▶ [Task prompt] Convert every line of the rows below into a JSON list of strings, with one string per line and no entries for blank lines.
___ The input ___
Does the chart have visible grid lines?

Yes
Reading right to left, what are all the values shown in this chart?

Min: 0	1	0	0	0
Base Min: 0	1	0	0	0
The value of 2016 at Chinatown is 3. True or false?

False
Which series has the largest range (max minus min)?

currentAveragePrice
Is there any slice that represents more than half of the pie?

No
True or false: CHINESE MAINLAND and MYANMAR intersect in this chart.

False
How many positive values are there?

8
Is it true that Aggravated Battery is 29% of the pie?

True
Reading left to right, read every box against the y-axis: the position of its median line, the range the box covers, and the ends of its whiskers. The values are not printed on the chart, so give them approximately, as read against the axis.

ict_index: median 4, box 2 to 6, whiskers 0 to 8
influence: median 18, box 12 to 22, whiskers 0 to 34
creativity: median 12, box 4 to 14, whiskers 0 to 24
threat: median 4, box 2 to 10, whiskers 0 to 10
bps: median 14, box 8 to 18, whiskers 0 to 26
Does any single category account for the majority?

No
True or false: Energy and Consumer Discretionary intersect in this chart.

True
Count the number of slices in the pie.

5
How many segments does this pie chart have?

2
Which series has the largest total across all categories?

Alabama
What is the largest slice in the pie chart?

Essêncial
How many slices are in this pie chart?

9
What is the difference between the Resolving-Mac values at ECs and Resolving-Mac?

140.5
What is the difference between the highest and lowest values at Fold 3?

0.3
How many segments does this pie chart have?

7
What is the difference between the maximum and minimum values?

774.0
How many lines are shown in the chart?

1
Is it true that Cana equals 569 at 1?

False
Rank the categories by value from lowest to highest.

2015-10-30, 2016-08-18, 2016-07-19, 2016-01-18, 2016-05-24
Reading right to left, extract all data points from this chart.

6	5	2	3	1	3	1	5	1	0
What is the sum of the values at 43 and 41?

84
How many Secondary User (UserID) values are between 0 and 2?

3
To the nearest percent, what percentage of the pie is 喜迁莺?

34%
___
▶ [Response below]
[
  "Does the chart have visible grid lines?",
  "Yes",
  "Reading right to left, what are all the values shown in this chart?",
  "Min: 0\t1\t0\t0\t0",
  "Base Min: 0\t1\t0\t0\t0",
  "The value of 2016 at Chinatown is 3. True or false?",
  "False",
  "Which series has the largest range (max minus min)?",
  "currentAveragePrice",
  "Is there any slice that represents more than half of the pie?",
  "No",
  "True or false: CHINESE MAINLAND and MYANMAR intersect in this chart.",
  "False",
  "How many positive values are there?",
  "8",
  "Is it true that Aggravated Battery is 29% of the pie?",
  "True",
  "Reading left to right, read every box against the y-axis: the position of its median line, the range the box covers, and the ends of its whiskers. The values are not printed on the chart, so give them approximately, as read against the axis.",
  "ict_index: median 4, box 2 to 6, whiskers 0 to 8",
  "influence: median 18, box 12 to 22, whiskers 0 to 34",
  "creativity: median 12, box 4 to 14, whiskers 0 to 24",
  "threat: median 4, box 2 to 10, whiskers 0 to 10",
  "bps: median 14, box 8 to 18, whiskers 0 to 26",
  "Does any single category account for the majority?",
  "No",
  "True or false: Energy and Consumer Discretionary intersect in this chart.",
  "True",
  "Count the number of slices in the pie.",
  "5",
  "How many segments does this pie chart have?",
  "2",
  "Which series has the largest total across all categories?",
  "Alabama",
  "What is the largest slice in the pie chart?",
  "Essêncial",
  "How many slices are in this pie chart?",
  "9",
  "What is the difference between the Resolving-Mac values at ECs and Resolving-Mac?",
  "140.5",
  "What is the difference between the highest and lowest values at Fold 3?",
  "0.3",
  "How many segments does this pie chart have?",
  "7",
  "What is the difference between the maximum and minimum values?",
  "774.0",
  "How many lines are shown in the chart?",
  "1",
  "Is it true that Cana equals 569 at 1?",
  "False",
  "Rank the categories by value from lowest to highest.",
  "2015-10-30, 2016-08-18, 2016-07-19, 2016-01-18, 2016-05-24",
  "Reading right to left, extract all data points from this chart.",
  "6\t5\t2\t3\t1\t3\t1\t5\t1\t0",
  "What is the sum of the values at 43 and 41?",
  "84",
  "How many Secondary User (UserID) values are between 0 and 2?",
  "3",
  "To the nearest percent, what percentage of the pie is 喜迁莺?",
  "34%"
]